--- YOUR INSTRUCTIONS ---
Look for the word "oder" in the material below, then report each line where it occurs.

--- MATERIAL PROVIDED ---
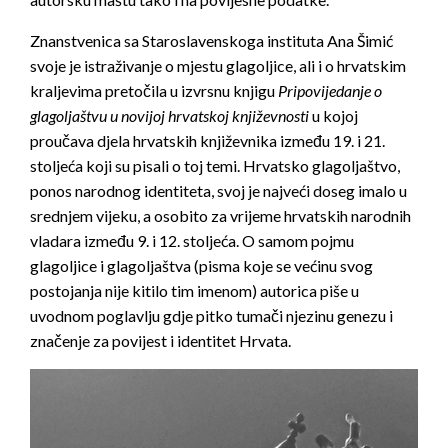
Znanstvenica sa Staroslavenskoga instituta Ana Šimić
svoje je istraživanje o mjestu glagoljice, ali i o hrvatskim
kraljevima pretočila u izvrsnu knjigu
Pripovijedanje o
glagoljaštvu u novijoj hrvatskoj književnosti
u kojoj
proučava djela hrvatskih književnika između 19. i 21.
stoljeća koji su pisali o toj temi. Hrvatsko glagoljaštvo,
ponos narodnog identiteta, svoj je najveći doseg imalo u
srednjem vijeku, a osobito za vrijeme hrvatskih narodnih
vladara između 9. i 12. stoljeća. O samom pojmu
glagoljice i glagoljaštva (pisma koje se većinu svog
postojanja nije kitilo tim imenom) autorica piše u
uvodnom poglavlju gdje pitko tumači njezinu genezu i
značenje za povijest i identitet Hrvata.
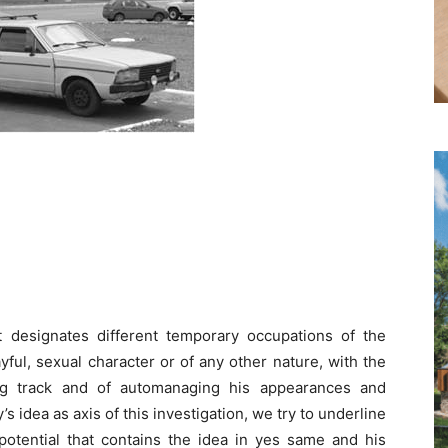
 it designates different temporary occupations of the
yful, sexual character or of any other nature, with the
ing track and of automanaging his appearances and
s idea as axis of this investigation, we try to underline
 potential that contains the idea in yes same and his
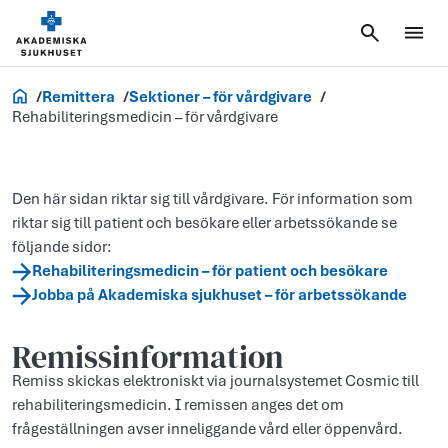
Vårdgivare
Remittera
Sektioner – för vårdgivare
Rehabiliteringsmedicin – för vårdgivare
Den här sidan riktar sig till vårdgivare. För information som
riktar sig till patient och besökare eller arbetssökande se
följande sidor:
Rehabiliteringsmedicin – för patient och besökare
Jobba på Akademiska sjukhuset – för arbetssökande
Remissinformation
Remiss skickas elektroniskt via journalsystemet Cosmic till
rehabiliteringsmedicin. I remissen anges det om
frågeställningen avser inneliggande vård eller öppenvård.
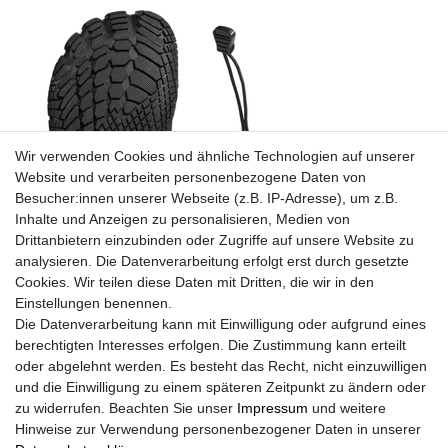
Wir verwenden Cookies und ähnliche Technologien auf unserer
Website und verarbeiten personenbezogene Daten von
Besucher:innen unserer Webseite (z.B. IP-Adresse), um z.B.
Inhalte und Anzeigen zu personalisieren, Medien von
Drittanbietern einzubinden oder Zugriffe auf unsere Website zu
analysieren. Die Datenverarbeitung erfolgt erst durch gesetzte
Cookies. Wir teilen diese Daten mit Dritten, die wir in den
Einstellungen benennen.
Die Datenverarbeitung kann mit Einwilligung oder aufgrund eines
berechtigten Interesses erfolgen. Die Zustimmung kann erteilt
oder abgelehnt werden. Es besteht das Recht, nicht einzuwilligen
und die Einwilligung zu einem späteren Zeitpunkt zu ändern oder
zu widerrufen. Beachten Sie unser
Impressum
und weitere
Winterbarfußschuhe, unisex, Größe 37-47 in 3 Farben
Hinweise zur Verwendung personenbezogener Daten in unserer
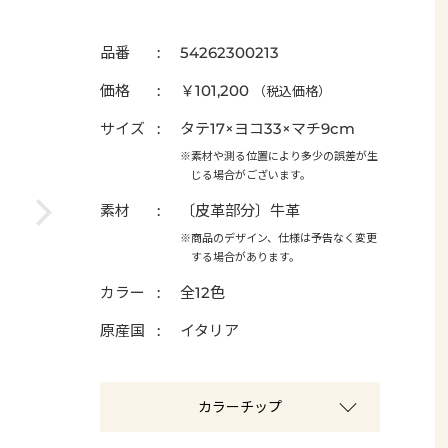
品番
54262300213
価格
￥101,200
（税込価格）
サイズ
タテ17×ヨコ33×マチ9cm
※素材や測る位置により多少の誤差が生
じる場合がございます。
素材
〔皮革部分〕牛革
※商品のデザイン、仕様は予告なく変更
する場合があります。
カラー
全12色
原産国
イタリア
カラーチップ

---

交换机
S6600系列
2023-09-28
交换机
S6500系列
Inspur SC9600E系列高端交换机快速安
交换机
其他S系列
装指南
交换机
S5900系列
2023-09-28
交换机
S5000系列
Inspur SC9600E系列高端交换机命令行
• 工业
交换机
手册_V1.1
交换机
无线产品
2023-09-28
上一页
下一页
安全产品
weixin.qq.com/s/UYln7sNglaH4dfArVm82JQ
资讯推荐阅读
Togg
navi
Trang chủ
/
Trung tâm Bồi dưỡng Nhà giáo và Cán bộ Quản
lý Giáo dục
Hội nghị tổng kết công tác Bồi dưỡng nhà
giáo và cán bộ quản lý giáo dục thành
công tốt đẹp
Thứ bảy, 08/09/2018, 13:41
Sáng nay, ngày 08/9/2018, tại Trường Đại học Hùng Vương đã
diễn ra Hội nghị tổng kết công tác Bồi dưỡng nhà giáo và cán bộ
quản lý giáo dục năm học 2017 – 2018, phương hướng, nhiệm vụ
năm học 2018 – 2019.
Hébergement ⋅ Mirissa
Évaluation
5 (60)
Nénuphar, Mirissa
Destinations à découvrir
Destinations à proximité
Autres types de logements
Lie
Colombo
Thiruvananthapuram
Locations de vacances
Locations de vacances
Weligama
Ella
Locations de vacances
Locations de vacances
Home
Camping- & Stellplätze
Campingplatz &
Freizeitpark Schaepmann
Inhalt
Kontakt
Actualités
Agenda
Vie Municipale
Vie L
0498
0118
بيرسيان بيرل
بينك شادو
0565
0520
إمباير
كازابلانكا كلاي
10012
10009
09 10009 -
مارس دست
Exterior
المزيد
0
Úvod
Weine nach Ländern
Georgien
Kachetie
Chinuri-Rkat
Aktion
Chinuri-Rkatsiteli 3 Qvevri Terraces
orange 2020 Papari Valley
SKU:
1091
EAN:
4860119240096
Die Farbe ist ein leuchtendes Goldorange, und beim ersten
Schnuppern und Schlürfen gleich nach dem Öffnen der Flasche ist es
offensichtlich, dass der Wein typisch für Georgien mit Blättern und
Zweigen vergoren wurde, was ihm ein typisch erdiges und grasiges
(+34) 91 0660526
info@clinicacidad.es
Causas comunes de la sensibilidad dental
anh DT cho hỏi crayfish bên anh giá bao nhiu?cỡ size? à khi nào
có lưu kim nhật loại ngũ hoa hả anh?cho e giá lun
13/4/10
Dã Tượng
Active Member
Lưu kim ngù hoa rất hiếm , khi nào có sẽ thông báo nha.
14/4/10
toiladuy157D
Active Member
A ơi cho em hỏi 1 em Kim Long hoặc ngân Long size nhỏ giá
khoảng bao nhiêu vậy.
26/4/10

--- EXERCISE SOLUTION ---
Drittanbietern einzubinden oder Zugriffe auf unsere Website zu
Die Datenverarbeitung kann mit Einwilligung oder aufgrund eines
oder abgelehnt werden. Es besteht das Recht, nicht einzuwilligen
und die Einwilligung zu einem späteren Zeitpunkt zu ändern oder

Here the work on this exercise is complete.